* INSTRUCTIONS TO FOLLOW
Repeat the listing exactly, line by line, and leave the pictures behind.

GIVEN RECORDS Start Marker

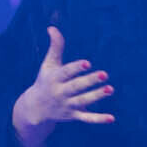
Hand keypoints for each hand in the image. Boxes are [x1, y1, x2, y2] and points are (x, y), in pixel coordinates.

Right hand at [11, 26, 113, 146]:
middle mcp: (60, 92)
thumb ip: (55, 46)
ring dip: (96, 96)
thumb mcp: (48, 64)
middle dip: (89, 81)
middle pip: (76, 87)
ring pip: (83, 101)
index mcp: (55, 78)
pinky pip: (86, 118)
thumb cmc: (45, 80)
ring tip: (110, 89)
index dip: (76, 67)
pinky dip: (98, 119)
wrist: (35, 108)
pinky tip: (112, 118)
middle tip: (105, 74)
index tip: (88, 63)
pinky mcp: (73, 116)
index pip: (66, 72)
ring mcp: (67, 105)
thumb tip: (52, 27)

GIVEN RECORDS End Marker

* TASK RESPONSE
Hand keypoints for each hand in the image. Boxes are [x1, y1, x2, y2] and points are (x, y), in pixel coordinates.

Right hand at [11, 26, 113, 146]:
middle mcp: (60, 92)
thumb ip: (55, 46)
ring dip: (96, 96)
thumb mcp: (48, 64)
middle dip: (89, 81)
middle pip: (76, 87)
ring pip: (83, 101)
index mcp: (55, 78)
pinky pip: (86, 118)
thumb cmc: (45, 80)
ring tip: (110, 89)
index dip: (76, 67)
pinky dip: (98, 119)
wrist: (35, 108)
pinky tip: (112, 118)
middle tip: (105, 74)
index tip: (88, 63)
pinky mcp: (73, 116)
index pip: (66, 72)
ring mcp: (67, 105)
thumb tip: (52, 27)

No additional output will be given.